Text shown:
---

TV Images and Political Cultures in Russia, 1960-2010
This workshop on February 3, 2017 examined some of the historical, medial and poetological aspects of Russian television culture since the 1960s. The workshop was organised by Maria Zhukova, Bridge Fellow at the Zukunftskolleg associated with the Department of Literature, with support of the chair of Slavonic Literature.
Text and photos: Innokentij Urupin
In recent years the study of television has developed into an increasingly precarious and uncertain venture. The supreme reign of television over the media landscape would appear to be over, suggesting that any attempt to engage with the medium would likely take the form of archaeology and retrospection. Nevertheless, despite its supposed capitulation to the computer and the internet, television continues to exert an enormous influence and remain a relevant living medium. Let’s not forget that it is the so-called “TV children” (McLuhan) who now govern society and whose new-found obsession for Twitter or Facebook hardly denies the fact that their political and performative strategies are still very heavily indebted to the medium of television.
Seen within the context of Soviet and post-Soviet Russian history of the past half-century, the political, social and cultural significance of television cannot be so easily overlooked either. A well-received line in the scholarship holds that television served as a mere tool for the totalitarian regime to communicate its message. And yet, this retrospective notion suggesting an almost monolithic state control over television almost seems too self-evident. Were the means of communication really so well adapted to the television medium in the first place? Or did television even act as a latent competitor to Soviet power and its word-based ideology? Ever since 2000, TV has served to enforce Putin’s political system and reinforce a nationwide collective self-assurance, but at what point in time did Russian political culture become so imbricated with television?
Addressing this broad range of questions, the workshop allowed participants from Germany, the UK, Russia and Finland to enter into active dialogue with colleagues from the University of Konstanz.

---

Dataset content:
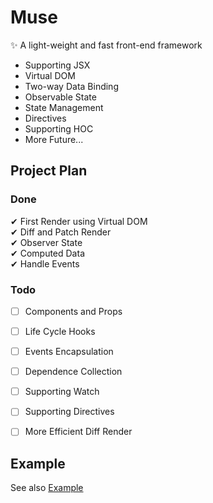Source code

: # Muse

✨ A light-weight and fast front-end framework

* Supporting JSX  
* Virtual DOM  
* Two-way Data Binding  
* Observable State  
* State Management  
* Directives  
* Supporting HOC  
* More Future...


## Project Plan

### Done
✔ First Render using Virtual DOM   
✔ Diff and Patch Render  
✔ Observer State  
✔ Computed Data  
✔ Handle Events

### Todo
* [ ] Components and Props
* [ ] Life Cycle Hooks  
* [ ] Events Encapsulation
* [ ] Dependence Collection
* [ ] Supporting Watch
* [ ] Supporting Directives
* [ ] More Efficient Diff Render


## Example
See also [Example](https://github.com/HuQingyang/Muse/blob/master/example/index.js)
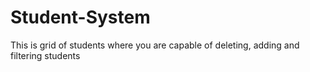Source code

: # Student-System
This is grid of students where you are capable of deleting, adding and filtering students
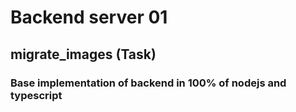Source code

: # Backend server 01

## migrate_images (Task)

### Base implementation of backend in 100% of nodejs and typescript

---

Required work:
1. In the workshop report, who organized the workshop?
2. Print the stretch of the workshop report from "Addressing this broad" through "University of Konstanz.".
Rely only on the workshop report, not the records.

Answers by task:
1. Maria Zhukova, Bridge Fellow at the Zukunftskolleg associated with the Department of Literature.

2.
Addressing this broad range of questions, the workshop allowed participants from Germany, the UK, Russia and Finland to enter into active dialogue with colleagues from the University of Konstanz.